_Source material_
--- --- ---

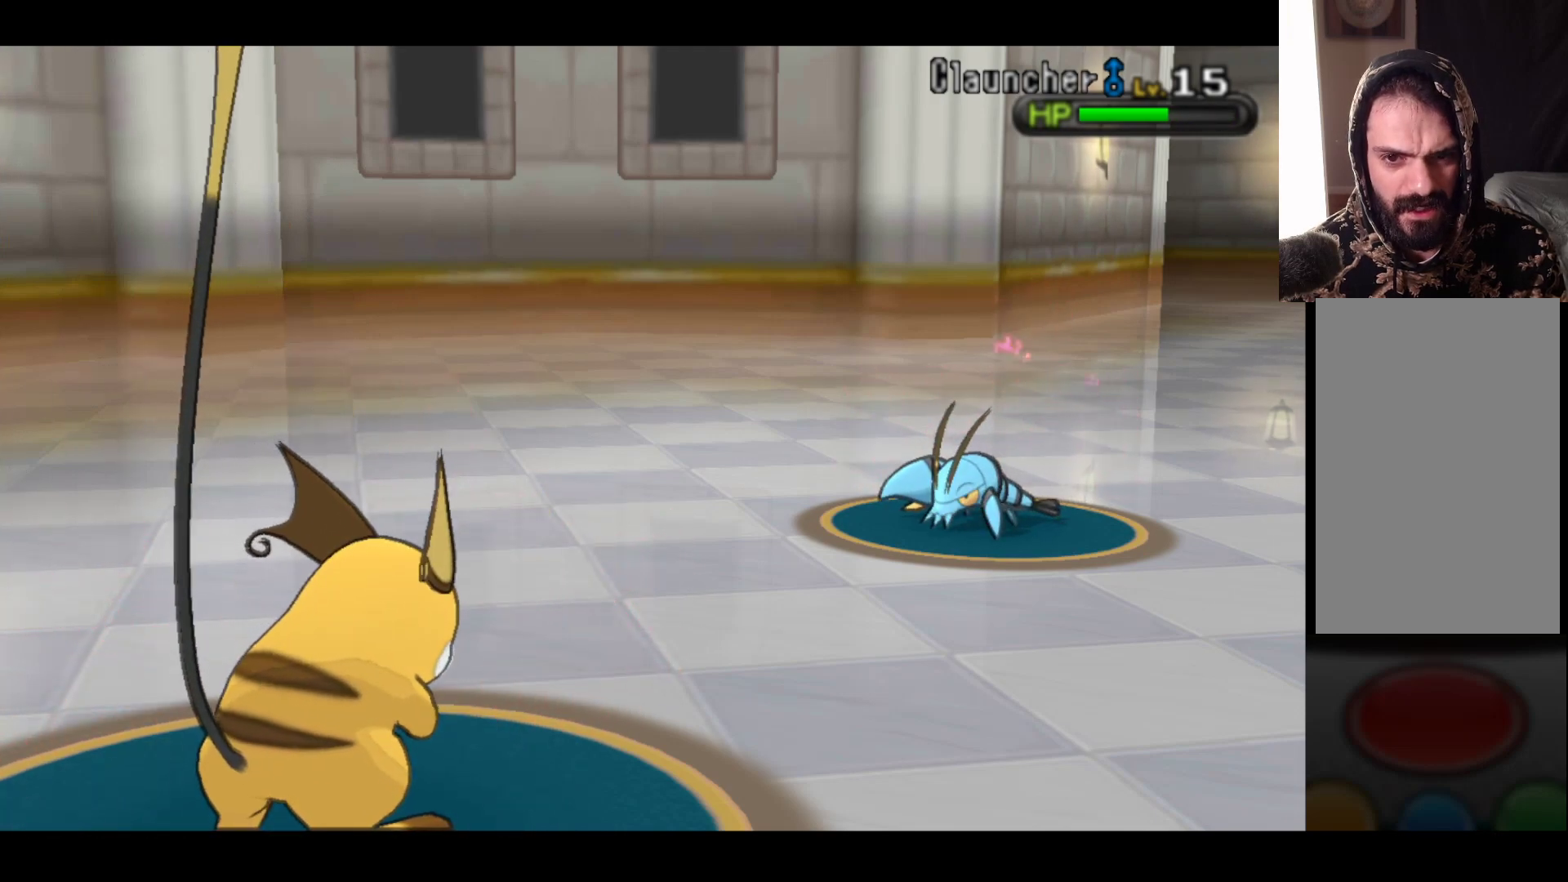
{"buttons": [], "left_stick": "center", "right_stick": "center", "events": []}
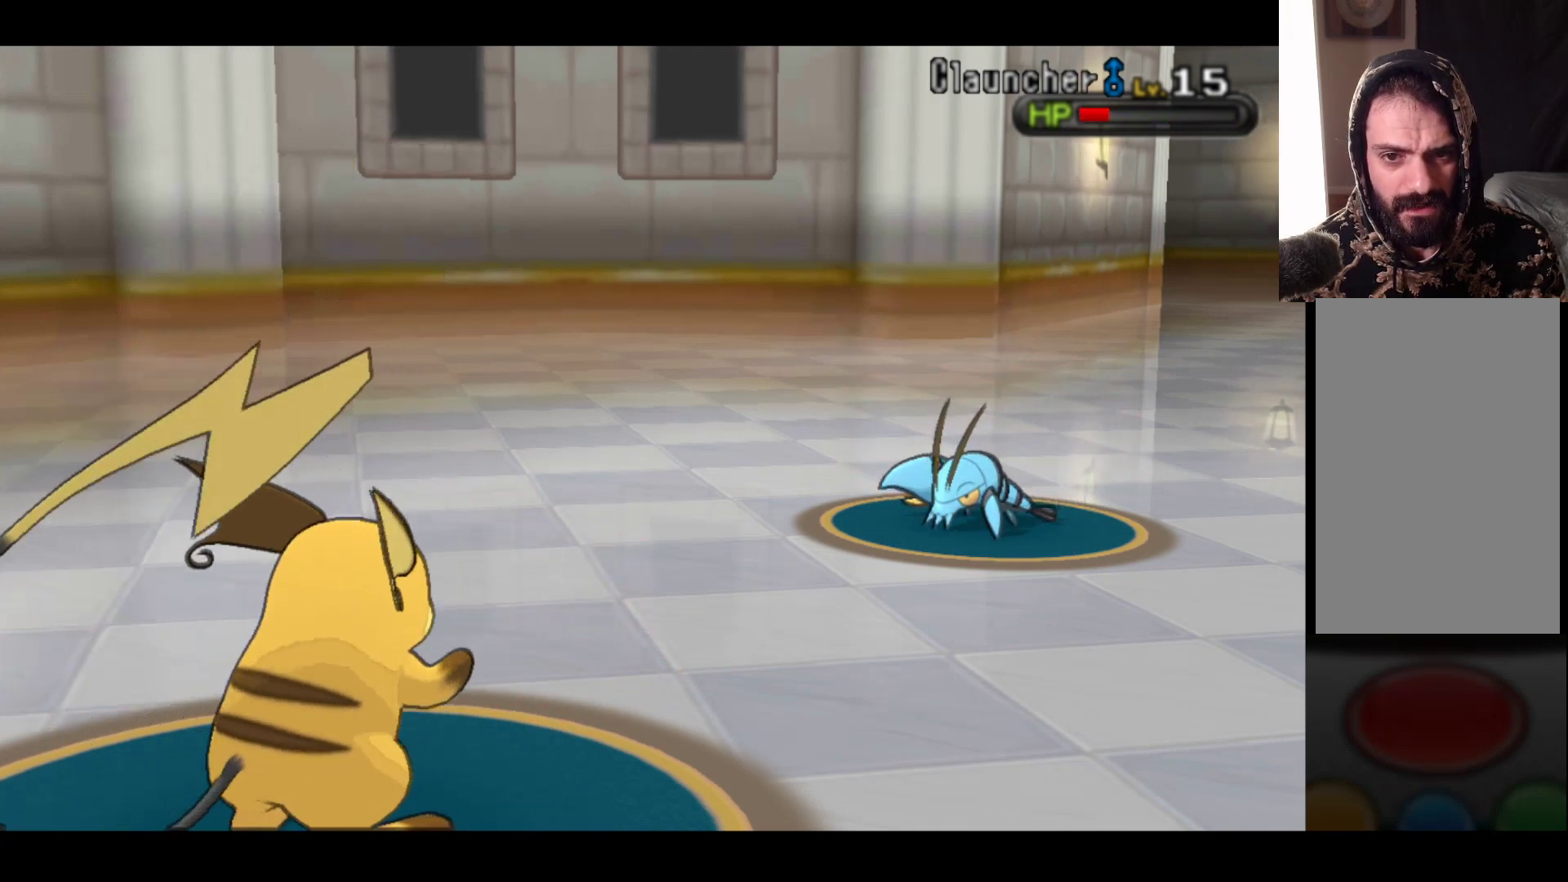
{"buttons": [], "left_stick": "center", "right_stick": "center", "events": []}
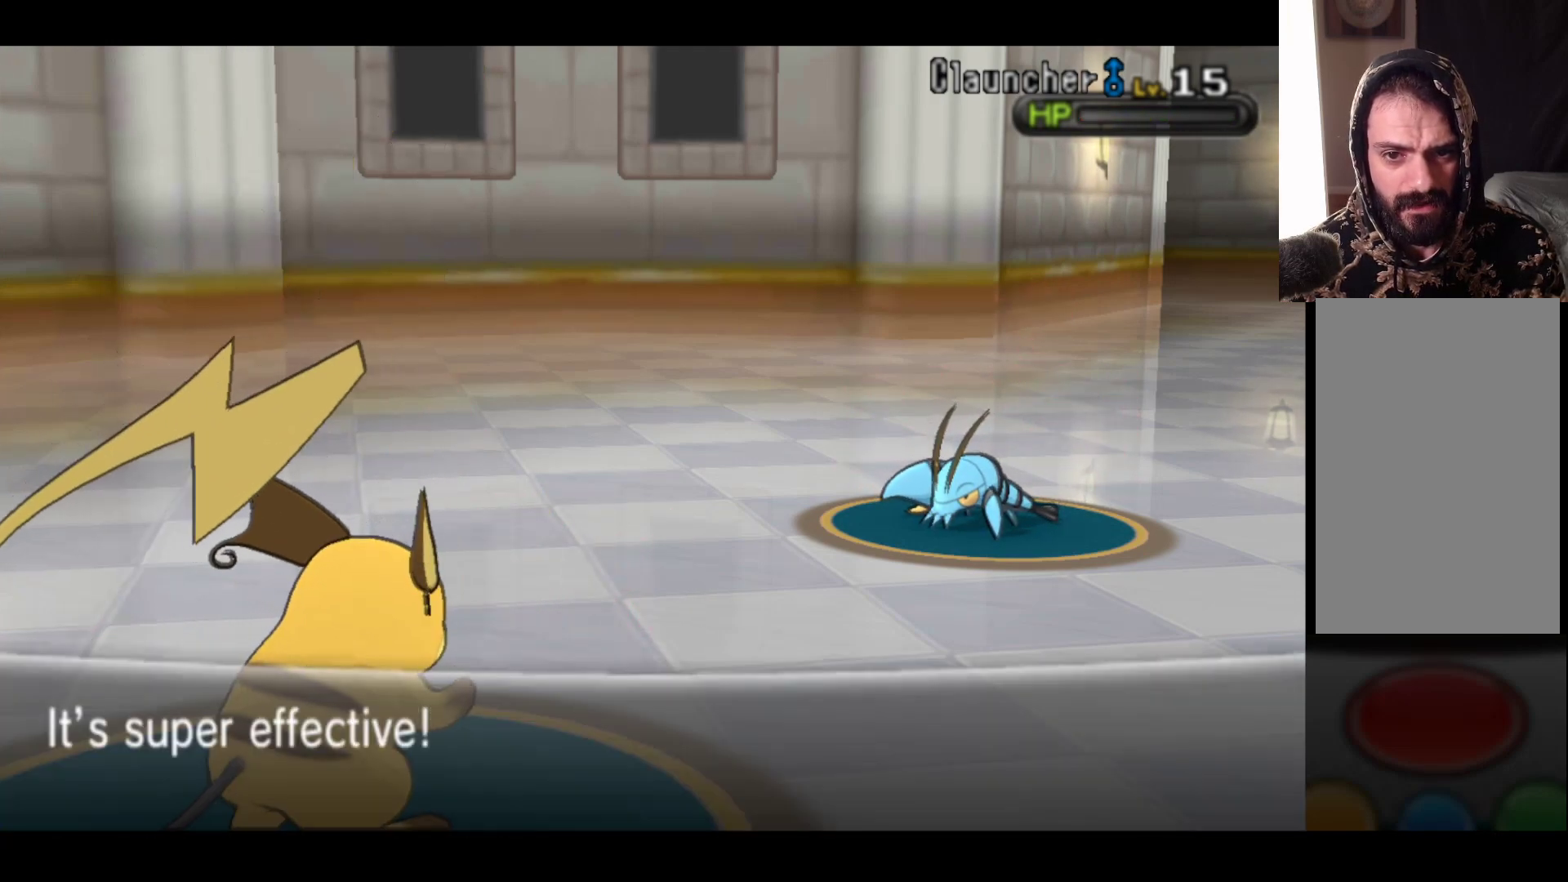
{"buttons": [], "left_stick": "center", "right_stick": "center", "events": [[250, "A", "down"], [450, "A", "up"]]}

--- --- ---

_Problem_
Print the material above word for word, and keep the pictures out of it.

_Answer to this exercise_
{"buttons": [], "left_stick": "center", "right_stick": "center", "events": []}
{"buttons": [], "left_stick": "center", "right_stick": "center", "events": []}
{"buttons": [], "left_stick": "center", "right_stick": "center", "events": [[250, "A", "down"], [450, "A", "up"]]}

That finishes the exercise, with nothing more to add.